Shares of Blockbuster took another hit Thursday as it reported a $44.7-million loss in the last quarter, worse than analysts had expected. It blamed the loss on the costs of closing unproductive stores (it dumped 233 of them last year) severance pay to laid-off employees, and the legal costs incurred in its failed effort to take over Circuit City Stores. On the other hand, it said, sales at its remaining 7,619 stores rose 9 percent in the quarter, leading CEO James Keyes to predict that the company would wind up with a profit of $21-36 million for the year. "To paraphrase Mark Twain, the demise of Blockbuster has been greatly exaggerated," Keyes said.

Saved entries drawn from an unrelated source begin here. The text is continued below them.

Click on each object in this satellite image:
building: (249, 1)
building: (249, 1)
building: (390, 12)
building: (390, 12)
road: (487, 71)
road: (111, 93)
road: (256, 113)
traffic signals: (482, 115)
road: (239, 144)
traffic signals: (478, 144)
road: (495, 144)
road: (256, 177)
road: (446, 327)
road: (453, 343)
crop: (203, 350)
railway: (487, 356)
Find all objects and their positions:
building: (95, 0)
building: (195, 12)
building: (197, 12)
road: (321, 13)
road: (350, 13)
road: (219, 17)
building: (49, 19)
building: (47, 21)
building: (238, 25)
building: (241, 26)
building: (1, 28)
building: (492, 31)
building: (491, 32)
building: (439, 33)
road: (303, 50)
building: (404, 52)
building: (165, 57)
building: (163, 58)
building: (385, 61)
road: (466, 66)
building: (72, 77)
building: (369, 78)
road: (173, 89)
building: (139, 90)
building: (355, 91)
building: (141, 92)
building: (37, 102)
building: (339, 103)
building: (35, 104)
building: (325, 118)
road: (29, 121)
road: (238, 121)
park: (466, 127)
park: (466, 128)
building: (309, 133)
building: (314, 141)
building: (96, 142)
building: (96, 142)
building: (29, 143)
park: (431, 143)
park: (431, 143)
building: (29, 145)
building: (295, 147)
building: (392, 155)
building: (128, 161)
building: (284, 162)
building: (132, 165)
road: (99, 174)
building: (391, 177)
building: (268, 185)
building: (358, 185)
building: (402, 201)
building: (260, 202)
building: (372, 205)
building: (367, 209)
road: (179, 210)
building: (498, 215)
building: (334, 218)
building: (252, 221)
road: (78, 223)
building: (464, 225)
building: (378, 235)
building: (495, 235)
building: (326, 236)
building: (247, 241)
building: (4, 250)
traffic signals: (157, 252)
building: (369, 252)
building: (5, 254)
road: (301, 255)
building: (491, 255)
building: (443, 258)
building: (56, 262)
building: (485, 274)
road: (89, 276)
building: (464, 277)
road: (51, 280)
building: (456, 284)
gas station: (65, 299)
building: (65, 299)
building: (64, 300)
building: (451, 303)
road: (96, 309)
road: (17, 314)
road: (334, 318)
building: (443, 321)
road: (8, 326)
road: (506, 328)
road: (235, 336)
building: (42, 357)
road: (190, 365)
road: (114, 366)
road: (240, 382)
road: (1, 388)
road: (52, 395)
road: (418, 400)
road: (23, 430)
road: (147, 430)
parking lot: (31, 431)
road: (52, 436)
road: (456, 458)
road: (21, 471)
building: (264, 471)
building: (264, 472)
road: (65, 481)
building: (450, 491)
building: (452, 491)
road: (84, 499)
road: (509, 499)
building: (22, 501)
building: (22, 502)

PERELMAN PAYS $80 MILLION TO SETTLE MARVEL LAWSUIT

In a settlement that neither side applauded, investor Ron Perelman has agreed to pay $80 million to bring to an end a lawsuit filed in 1997 in which he is accused of diverting $553.5 million from Marvel Entertainment, which he controlled at the time, to some of his other companies before Marvel filed for bankruptcy in 1996. Of the $80 million, $25.9 million will go to cover legal expenses incurred over the 11 years since the suit was filed. It has been bouncing around the federal court system ever since. Litigation trustees issued a statement saying that they believed it would have been "irresponsible" for them to reject the $80-million settlement, while attorneys for Perelman, the head of Revlon, said that he wanted "to settle the action solely to avoid the burden, expense and uncertainty of continued litigation."

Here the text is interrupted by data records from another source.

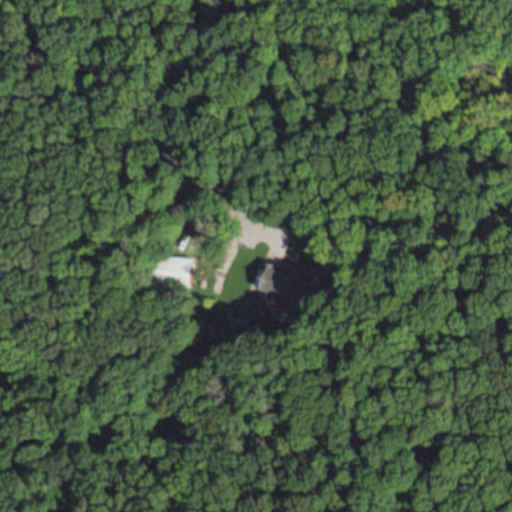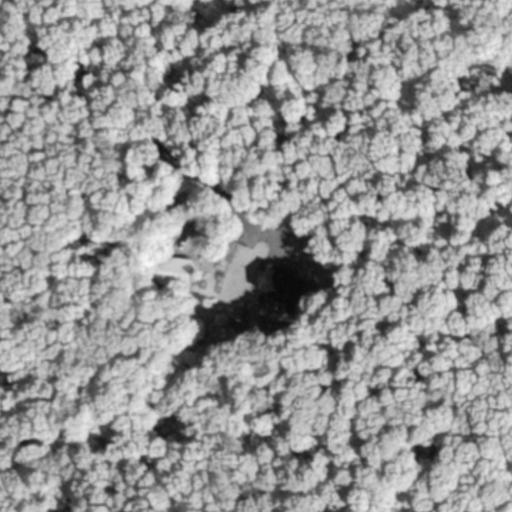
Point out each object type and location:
road: (126, 129)
building: (170, 271)
building: (275, 281)
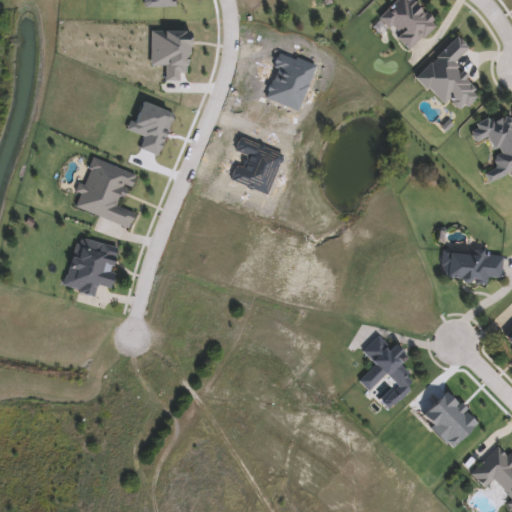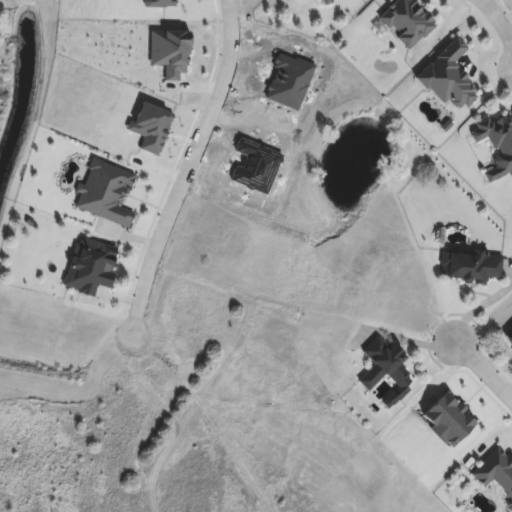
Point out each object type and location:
building: (406, 22)
building: (406, 23)
road: (498, 24)
building: (446, 77)
building: (447, 77)
building: (496, 145)
building: (497, 145)
road: (184, 170)
building: (469, 266)
building: (87, 267)
building: (87, 267)
building: (470, 267)
building: (509, 337)
building: (509, 337)
road: (485, 368)
building: (384, 370)
building: (384, 370)
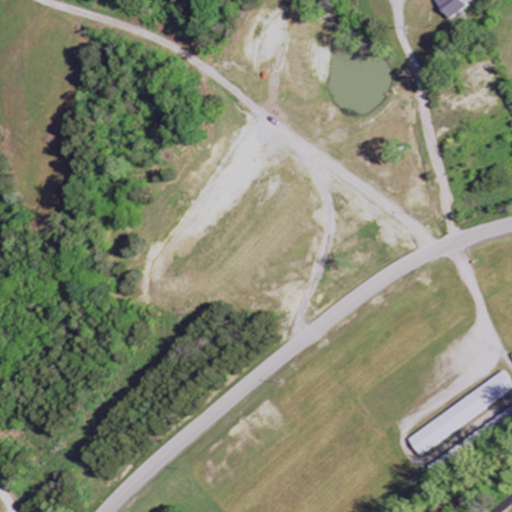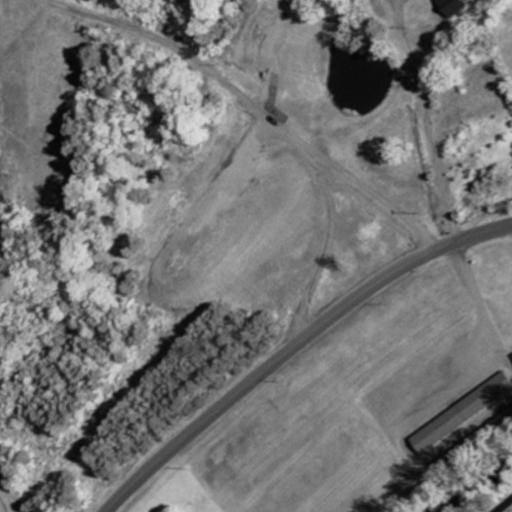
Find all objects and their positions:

HOPPER COMPLAINS HE WAS "CUT OUT" OF SWING VOTE

Dennis Hopper may seem to have mellowed considerably since his days as Hollywood's enfant terrible in the late '60s and '70s, but he is still capable of biting the hand that feeds him. In an interview with the New York Daily News's "Rush & Molloy" column, Hopper complains that many of his scenes in the Kevin Costner movie Swing Vote ended up on the proverbial cutting-room floor. Hopper,who plays a Democratic presidential candidate in the film, says that he "got cut out of the movie. ... My [character's ] subplot was completely cut. ... When I saw the final cut, I thought, 'I'm not even in this movie!'" Neither Costner, the director, Joshua Stern, nor the distributor, Disney, would comment on Hopper's complaint.

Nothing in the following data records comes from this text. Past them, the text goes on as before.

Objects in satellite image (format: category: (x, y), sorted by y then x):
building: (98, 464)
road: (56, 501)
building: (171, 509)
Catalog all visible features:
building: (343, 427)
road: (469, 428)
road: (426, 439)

MOVIE REVIEWS: BRIDESHEAD REVISITED

Hoping to present itself to that segment of the moviegoing audience that prefers to see a little more class on screen, director Julian Jarrold's film adaptation of Evelyn Waugh's novel Brideshead Revisitedis expanding to 364 theaters this weekend. As Claudia Puig observes in USA Today, it's a movie for "those who are weary of summer's bawdy comedies and superheroes." Unfortunately, despite its impressive pedigree, it has not been welcomed enthusiastically by critics. A.O. Scott in the New York Times,who compares it with the PBS miniseries that aired in 1982, says that while the new production is "more cinematic" than the older one, "it is also tedious, confused and banal." Roger Ebert in the Chicago Sun-Timesobserves that while the TV series was "inspired," the movie is "somewhat less inspired." He concludes, "While elegantly mounted and well acted, the movie is not the equal of the TV production, in part because so much material had to be compressed into such a shorter time." Like most of his colleagues, Joe Morgenstern in the Wall Street Journalcompares the movie with the TV series and can't figure out why anyone even attempted to make the movie. "If it's a choice between the movie's 135 minutes or the 659 minutes of the miniseries (which has been re-mastered and re-released in a lavish four-disk edition), I'd say it's no choice at all. The shorter version is the one that seems long," he writes. And Kyle Smith in the New York Post simply dismisses the entire production as a "well-polished relic."